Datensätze
++++
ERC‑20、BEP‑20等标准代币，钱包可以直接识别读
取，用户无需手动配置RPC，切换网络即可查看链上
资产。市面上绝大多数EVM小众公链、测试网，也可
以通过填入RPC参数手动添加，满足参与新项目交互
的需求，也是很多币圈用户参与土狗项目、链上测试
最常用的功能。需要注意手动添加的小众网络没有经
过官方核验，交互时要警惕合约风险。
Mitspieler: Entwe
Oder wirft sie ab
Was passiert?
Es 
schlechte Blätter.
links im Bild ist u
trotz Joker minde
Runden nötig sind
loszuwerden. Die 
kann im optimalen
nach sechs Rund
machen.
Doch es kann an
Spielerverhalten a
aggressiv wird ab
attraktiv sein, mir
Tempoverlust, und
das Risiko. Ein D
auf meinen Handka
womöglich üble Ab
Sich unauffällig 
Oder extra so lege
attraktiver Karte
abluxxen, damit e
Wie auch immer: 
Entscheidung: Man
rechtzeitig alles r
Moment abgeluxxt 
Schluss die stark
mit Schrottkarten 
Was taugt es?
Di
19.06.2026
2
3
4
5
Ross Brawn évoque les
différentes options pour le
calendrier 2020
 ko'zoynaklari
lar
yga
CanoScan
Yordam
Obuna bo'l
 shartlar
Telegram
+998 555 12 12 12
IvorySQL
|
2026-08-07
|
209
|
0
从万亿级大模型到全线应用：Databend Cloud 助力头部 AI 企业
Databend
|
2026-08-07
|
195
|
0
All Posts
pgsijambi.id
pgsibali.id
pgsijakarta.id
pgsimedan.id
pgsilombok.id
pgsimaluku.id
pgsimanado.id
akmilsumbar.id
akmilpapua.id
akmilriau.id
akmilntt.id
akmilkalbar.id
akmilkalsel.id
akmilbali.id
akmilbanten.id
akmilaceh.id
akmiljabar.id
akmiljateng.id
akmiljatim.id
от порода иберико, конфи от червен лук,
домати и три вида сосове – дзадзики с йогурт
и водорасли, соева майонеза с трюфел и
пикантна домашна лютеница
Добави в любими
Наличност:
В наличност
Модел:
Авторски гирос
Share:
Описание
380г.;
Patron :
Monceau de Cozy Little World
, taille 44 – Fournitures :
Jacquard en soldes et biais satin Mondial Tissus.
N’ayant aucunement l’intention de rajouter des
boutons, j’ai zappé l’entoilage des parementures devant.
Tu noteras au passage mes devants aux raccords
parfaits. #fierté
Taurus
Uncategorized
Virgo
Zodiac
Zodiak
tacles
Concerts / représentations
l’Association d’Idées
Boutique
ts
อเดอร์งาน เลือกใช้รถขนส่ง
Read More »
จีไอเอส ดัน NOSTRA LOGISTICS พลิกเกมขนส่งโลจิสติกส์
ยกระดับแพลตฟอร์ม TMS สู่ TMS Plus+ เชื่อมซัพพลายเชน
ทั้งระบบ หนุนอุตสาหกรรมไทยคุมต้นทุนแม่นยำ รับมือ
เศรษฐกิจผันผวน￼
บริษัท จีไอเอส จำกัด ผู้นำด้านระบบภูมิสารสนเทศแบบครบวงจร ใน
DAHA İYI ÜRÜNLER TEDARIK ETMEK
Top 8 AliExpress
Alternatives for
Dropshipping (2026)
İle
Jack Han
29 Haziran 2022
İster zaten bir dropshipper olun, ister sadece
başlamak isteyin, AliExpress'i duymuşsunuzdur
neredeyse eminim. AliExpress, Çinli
++++
_AUFGABENSTELLUNG_. Schreiben Sie die gesamte Auflistung neu, indem Sie „All Posts“ durch „Alle Beiträge“ ersetzen und alles Übrige unverändert lassen. Die Bilder gehören nicht in die Antwort.

_LÖSUNG_.
ERC‑20、BEP‑20等标准代币，钱包可以直接识别读
取，用户无需手动配置RPC，切换网络即可查看链上
资产。市面上绝大多数EVM小众公链、测试网，也可
以通过填入RPC参数手动添加，满足参与新项目交互
的需求，也是很多币圈用户参与土狗项目、链上测试
最常用的功能。需要注意手动添加的小众网络没有经
过官方核验，交互时要警惕合约风险。
Mitspieler: Entwe
Oder wirft sie ab
Was passiert?
Es 
schlechte Blätter.
links im Bild ist u
trotz Joker minde
Runden nötig sind
loszuwerden. Die 
kann im optimalen
nach sechs Rund
machen.
Doch es kann an
Spielerverhalten a
aggressiv wird ab
attraktiv sein, mir
Tempoverlust, und
das Risiko. Ein D
auf meinen Handka
womöglich üble Ab
Sich unauffällig 
Oder extra so lege
attraktiver Karte
abluxxen, damit e
Wie auch immer: 
Entscheidung: Man
rechtzeitig alles r
Moment abgeluxxt 
Schluss die stark
mit Schrottkarten 
Was taugt es?
Di
19.06.2026
2
3
4
5
Ross Brawn évoque les
différentes options pour le
calendrier 2020
 ko'zoynaklari
lar
yga
CanoScan
Yordam
Obuna bo'l
 shartlar
Telegram
+998 555 12 12 12
IvorySQL
|
2026-08-07
|
209
|
0
从万亿级大模型到全线应用：Databend Cloud 助力头部 AI 企业
Databend
|
2026-08-07
|
195
|
0
Alle Beiträge
pgsijambi.id
pgsibali.id
pgsijakarta.id
pgsimedan.id
pgsilombok.id
pgsimaluku.id
pgsimanado.id
akmilsumbar.id
akmilpapua.id
akmilriau.id
akmilntt.id
akmilkalbar.id
akmilkalsel.id
akmilbali.id
akmilbanten.id
akmilaceh.id
akmiljabar.id
akmiljateng.id
akmiljatim.id
от порода иберико, конфи от червен лук,
домати и три вида сосове – дзадзики с йогурт
и водорасли, соева майонеза с трюфел и
пикантна домашна лютеница
Добави в любими
Наличност:
В наличност
Модел:
Авторски гирос
Share:
Описание
380г.;
Patron :
Monceau de Cozy Little World
, taille 44 – Fournitures :
Jacquard en soldes et biais satin Mondial Tissus.
N’ayant aucunement l’intention de rajouter des
boutons, j’ai zappé l’entoilage des parementures devant.
Tu noteras au passage mes devants aux raccords
parfaits. #fierté
Taurus
Uncategorized
Virgo
Zodiac
Zodiak
tacles
Concerts / représentations
l’Association d’Idées
Boutique
ts
อเดอร์งาน เลือกใช้รถขนส่ง
Read More »
จีไอเอส ดัน NOSTRA LOGISTICS พลิกเกมขนส่งโลจิสติกส์
ยกระดับแพลตฟอร์ม TMS สู่ TMS Plus+ เชื่อมซัพพลายเชน
ทั้งระบบ หนุนอุตสาหกรรมไทยคุมต้นทุนแม่นยำ รับมือ
เศรษฐกิจผันผวน
บริษัท จีไอเอส จำกัด ผู้นำด้านระบบภูมิสารสนเทศแบบครบวงจร ใน
DAHA İYI ÜRÜNLER TEDARIK ETMEK
Top 8 AliExpress
Alternatives for
Dropshipping (2026)
İle
Jack Han
29 Haziran 2022
İster zaten bir dropshipper olun, ister sadece
başlamak isteyin, AliExpress'i duymuşsunuzdur
neredeyse eminim. AliExpress, Çinli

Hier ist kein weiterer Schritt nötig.